ハルオレ-episode彼方-
風邪
翔との出会いから少したった後の話だ。
その日、いつも通りバイトが終わって店長に恒例のラーメンを誘われたのだがなんだか疲労感に見舞われ誘いを断って僕は帰宅した。
まずいな。体がだるい。
風邪でもひいたかな。
蘭藤荘に着いて、僕の体調は一気に悪化した気がした。
熱っぽいし、冷や汗が出る。
早く部屋で寝ないと。
僕が部屋に向かおうと階段を上がるが、最後の一段を登りきった途端。
ガタッ!
体のバランスを崩したと同時に僕は壁に手をついて体重を支えるが力が入らず、そのまま床に座り込んだ。
だめだ。うごけない
部屋が目の前だっていうのに…。
僕は壁を背にして大きく深呼吸した。
そういえば、いつも体調が悪くなった時は母さんか誰かが看病してくれたけど、思えば今は一人だ。

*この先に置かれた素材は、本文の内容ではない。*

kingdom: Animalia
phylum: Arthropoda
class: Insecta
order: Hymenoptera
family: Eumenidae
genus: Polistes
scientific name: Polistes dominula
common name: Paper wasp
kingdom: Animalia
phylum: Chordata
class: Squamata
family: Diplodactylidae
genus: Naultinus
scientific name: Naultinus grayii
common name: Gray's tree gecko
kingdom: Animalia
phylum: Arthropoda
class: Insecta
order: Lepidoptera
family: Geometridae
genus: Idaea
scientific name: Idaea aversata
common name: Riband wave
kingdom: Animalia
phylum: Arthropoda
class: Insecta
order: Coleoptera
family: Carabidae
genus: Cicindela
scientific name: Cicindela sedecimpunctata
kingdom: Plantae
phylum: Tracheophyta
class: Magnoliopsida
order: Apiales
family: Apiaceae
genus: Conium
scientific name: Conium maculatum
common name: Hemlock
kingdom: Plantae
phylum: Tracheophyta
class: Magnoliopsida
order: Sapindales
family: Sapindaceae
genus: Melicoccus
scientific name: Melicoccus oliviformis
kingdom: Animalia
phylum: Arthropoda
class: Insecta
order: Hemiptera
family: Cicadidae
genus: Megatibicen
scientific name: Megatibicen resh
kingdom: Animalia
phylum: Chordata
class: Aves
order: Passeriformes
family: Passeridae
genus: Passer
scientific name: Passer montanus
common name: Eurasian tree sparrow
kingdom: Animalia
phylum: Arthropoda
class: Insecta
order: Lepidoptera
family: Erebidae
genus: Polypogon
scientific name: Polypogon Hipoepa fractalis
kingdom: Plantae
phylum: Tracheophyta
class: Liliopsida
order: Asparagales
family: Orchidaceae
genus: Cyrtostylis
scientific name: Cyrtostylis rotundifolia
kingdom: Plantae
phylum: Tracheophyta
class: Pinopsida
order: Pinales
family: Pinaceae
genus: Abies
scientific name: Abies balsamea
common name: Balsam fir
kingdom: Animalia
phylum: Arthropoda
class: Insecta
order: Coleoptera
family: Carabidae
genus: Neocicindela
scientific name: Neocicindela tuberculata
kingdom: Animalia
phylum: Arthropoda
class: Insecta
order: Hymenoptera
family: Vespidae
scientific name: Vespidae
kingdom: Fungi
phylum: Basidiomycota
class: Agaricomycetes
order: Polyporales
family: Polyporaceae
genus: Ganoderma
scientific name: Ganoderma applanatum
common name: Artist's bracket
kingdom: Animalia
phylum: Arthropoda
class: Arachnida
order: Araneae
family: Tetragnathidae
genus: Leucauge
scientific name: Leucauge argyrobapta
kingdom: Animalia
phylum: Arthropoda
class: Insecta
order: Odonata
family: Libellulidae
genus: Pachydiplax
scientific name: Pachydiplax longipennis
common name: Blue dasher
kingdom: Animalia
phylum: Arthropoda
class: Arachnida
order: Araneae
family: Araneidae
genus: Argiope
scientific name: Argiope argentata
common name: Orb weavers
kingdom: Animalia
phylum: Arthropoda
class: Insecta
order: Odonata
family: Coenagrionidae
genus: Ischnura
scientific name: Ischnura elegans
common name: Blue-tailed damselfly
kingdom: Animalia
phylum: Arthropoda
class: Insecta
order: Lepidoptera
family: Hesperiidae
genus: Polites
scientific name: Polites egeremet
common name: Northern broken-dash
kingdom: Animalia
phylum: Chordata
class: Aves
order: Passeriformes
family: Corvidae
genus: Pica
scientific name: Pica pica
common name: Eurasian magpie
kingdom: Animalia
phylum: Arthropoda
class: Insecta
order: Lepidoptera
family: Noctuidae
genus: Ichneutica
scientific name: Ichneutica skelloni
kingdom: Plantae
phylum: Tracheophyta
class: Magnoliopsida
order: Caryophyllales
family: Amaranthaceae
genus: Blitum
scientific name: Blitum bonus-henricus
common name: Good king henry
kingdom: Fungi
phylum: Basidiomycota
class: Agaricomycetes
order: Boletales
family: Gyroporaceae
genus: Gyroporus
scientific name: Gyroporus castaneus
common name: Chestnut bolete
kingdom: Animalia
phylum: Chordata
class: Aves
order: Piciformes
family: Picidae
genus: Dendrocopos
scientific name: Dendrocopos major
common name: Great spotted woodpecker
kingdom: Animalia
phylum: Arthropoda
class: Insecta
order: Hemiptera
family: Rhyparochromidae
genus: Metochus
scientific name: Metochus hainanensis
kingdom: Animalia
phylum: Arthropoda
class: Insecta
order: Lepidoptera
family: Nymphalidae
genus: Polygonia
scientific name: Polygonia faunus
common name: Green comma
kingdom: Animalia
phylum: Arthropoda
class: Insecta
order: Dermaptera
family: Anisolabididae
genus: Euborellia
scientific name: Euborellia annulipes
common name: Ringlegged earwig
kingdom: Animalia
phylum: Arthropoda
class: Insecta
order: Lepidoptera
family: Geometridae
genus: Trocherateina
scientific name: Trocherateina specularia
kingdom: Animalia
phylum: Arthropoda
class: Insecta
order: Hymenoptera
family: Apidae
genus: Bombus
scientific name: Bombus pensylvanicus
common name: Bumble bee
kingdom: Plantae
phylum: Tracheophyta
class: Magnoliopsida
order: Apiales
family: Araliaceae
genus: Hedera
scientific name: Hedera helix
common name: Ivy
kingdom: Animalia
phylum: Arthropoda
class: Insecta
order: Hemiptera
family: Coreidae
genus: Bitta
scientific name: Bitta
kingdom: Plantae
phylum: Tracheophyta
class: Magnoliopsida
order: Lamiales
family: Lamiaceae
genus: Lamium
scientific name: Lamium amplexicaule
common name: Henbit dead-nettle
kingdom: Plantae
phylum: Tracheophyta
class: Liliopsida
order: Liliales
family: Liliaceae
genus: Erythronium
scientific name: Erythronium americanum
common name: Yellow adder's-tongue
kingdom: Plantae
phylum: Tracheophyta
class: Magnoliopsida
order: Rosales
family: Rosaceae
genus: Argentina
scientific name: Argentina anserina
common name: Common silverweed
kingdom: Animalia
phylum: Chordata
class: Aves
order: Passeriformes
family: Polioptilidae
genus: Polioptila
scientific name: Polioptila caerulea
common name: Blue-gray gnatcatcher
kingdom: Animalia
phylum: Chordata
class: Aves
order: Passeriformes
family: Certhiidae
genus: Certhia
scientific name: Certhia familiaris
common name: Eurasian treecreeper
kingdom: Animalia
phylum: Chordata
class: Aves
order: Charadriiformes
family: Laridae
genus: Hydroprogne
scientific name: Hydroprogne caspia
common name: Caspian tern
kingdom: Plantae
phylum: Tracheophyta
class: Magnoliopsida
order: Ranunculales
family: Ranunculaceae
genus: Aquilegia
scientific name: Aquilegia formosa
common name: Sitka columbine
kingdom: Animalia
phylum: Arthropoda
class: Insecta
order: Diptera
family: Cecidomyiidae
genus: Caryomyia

…このまま治ればいいけど、治りが悪いようなら病院とかどうすればいいんだろ。
「あれ~?彼方じゃん。」
僕は突然上から降ってきた声に目を見開く。
見上げたそこには、ラフな服装でポータブルゲームをやりながらニヤニヤしている翔がいた。
…てか僕と出会ってまだ間もない上に親しくないのにもう呼び捨てかよ。